Candide et Martin vont sur les côtes d’Angleterre ; ce qu’ils y voient.
Ah ! Pangloss ! Pangloss ! Ah ! Martin ! Martin ! Ah ! ma chère
Cunégonde ! qu’est-ce que ce monde-ci ? disait Candide sur le
vaisseau hollandais. Quelque chose de bien fou et de bien
abominable, répondait Martin.--Vous connaissez l’Angleterre ; y
est-on aussi fou qu’en France ? C’est une autre espèce de folie,
dit Martin. Vous savez que ces deux nations sont en guerre pour
quelques arpents de neige vers le Canada[1], et qu’elles
dépensent pour cette belle guerre beaucoup plus que tout le
Canada ne vaut.

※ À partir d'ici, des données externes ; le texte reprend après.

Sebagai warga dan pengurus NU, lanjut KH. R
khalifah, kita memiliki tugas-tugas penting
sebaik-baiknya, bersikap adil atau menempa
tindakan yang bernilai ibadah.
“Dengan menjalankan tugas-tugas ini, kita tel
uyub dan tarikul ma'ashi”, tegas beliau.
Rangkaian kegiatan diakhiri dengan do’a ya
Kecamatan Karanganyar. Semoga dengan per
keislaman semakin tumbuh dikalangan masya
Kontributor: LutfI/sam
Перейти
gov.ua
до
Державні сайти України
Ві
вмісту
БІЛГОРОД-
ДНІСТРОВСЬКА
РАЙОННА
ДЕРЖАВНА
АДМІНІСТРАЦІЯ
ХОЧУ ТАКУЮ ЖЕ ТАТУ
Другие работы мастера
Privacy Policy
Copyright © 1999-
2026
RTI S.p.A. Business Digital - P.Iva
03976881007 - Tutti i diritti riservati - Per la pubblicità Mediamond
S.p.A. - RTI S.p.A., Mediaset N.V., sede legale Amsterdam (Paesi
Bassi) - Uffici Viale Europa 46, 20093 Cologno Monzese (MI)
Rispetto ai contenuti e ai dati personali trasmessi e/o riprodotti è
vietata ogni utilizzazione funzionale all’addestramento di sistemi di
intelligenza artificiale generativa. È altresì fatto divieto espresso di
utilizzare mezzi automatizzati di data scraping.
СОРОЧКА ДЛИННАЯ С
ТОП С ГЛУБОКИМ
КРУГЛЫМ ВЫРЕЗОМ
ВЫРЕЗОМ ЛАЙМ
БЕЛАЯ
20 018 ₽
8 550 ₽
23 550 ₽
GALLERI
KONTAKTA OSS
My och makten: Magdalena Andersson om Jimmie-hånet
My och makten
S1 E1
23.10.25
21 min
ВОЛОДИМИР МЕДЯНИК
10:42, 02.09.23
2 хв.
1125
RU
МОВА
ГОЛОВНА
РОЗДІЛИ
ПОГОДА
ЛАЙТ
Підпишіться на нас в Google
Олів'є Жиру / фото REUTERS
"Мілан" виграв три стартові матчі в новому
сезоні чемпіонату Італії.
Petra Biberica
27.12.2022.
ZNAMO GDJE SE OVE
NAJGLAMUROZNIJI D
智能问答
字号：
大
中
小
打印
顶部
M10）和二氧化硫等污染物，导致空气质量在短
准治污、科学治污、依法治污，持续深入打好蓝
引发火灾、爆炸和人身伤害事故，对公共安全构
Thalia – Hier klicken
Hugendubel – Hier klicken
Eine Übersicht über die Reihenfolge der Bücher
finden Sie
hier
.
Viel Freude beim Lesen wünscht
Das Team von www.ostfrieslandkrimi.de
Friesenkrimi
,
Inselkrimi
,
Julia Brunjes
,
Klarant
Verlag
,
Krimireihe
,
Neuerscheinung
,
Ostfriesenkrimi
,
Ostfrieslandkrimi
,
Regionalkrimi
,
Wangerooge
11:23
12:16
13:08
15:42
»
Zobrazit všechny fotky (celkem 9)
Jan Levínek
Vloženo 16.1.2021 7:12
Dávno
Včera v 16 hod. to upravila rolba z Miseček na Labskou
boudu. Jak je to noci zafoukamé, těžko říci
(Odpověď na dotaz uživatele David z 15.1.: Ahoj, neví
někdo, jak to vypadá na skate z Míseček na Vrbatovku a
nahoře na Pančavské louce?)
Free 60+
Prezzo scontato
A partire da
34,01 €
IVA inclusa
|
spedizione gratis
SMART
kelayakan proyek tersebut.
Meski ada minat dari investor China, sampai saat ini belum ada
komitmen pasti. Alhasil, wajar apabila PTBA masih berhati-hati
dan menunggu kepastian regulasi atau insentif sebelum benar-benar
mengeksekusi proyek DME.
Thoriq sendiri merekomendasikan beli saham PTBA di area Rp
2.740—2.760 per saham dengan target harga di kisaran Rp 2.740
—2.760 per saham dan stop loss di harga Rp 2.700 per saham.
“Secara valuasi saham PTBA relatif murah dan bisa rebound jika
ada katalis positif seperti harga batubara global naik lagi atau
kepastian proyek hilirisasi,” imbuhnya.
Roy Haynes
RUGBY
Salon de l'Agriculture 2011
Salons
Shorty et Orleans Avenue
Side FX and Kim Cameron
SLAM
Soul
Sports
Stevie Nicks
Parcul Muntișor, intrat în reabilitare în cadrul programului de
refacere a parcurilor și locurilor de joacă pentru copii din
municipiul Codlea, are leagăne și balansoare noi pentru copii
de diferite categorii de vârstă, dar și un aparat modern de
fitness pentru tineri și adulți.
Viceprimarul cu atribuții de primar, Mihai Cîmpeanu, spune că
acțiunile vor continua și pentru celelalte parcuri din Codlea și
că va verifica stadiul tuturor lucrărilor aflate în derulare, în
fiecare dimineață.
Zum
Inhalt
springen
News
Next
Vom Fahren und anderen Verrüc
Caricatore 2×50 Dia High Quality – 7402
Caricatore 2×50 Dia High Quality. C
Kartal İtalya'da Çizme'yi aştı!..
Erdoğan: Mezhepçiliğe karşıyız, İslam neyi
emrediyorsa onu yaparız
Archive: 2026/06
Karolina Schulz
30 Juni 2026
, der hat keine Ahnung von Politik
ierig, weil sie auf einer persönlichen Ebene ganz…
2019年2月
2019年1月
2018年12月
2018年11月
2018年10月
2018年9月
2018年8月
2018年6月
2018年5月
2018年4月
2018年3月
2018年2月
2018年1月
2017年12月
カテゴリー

De vous dire précisément s’il y a plus de gens à
lier dans un pays que dans un autre, c’est ce que mes faibles
lumières ne me permettent pas ; je sais seulement qu’en général
les gens que nous allons voir sont fort atrabilaires.
En causant ainsi ils abordèrent à Portsmouth ; une multitude de peuple couvrait le rivage, et regardait attentivement un assez gros homme qui était à genoux, les yeux bandés, sur le tillac d’un des vaisseaux de la flotte ; quatre soldats, postés vis-à-vis de cet homme, lui tirèrent chacun trois balles dans le crâne, le plus paisiblement du monde ; et toute
- ↑ Voyez, tome XXI, Le précis du Siècle de Louis XV, chapitre XXXV. B.